Skip to Main Content

The Huffington Post launches in the UK

Posted by Danny Whatmough on 6th July 2011

“Today, the infamous blog site, The Huffington Post, launches a UK edition. And I for one am quite excited.

We already have quite a vibrant political news and opinion community in the UK from the usual suspects like national newspapers and broadcast TV through to the recent addition of numerous blogs, social channels and forums.

But I’m hoping the Huffington Post can shake things up a bit, just like it did in the US when it launched in May 2005.

And the early signs are good. A quick look down the front page sees articles from the great and the good of political and cultural life in the UK: Jeremy Hunt, Zac Goldsmith, Ricky Gervais, Sarah Brown, Peter Tatchell and, of course, Alastair Campbell. With over 8,000 bloggers in total, the Huffington Post is a central point for news and opinion across the world.

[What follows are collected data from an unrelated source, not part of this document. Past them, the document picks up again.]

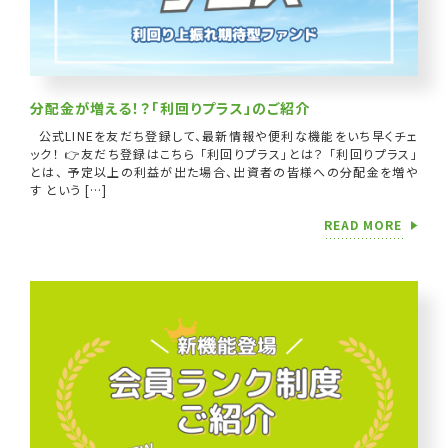
分配金が増える！？「利回りプラス」のご紹介
公式LINEを友だち登録して、最新情報や便利な機能をいち早くチェ
ック！ 👉友だち登録はこちら 「利回りプラス」とは？ 「利回りプラス」
とは、 予定以上の利益が出た場合、出資者の皆様への分配金を増や
す という […]
READ MORE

The Huffington Post has had its fair share of controversy. (Most notably in a spat with the National Writers Union earlier this year over the fact that it doesn’t pay its guest bloggers.) And Arianna Huffington herself is clearly no shrinking violet, which is probably a good thing seeing that her new paymasters are AOL!

In her blog post to launch the new site, Arianna is very clear that the company still has its modern day commitment to real-time, social news:

“And how did Britain also play a key role in the evolution of The Huffington Post? It was July 7, 2005, two months after we’d launched. I was drinking my morning coffee and reading my paper copy of the New York Times, which had a front-page photo of Londoners celebrating the city’s winning bid for the 2012 Olympic Games. It was literally yesterday’s news. In the meantime, HuffPost not only had the bombings as our news splash but our London-based bloggers weighing in with of-the-moment reactions, bringing home the power and immediacy of real-time, social news.

“And these lessons have gone on to become the defining traits of our approach to delivering news, entertainment, opinion, and information. At the core of everything we do are engagement, connection (“social”), and a commitment to real-time coverage.”

So I say ‘welcome to the UK’ and I’ll be keeping a close eye on what the new site has to offer.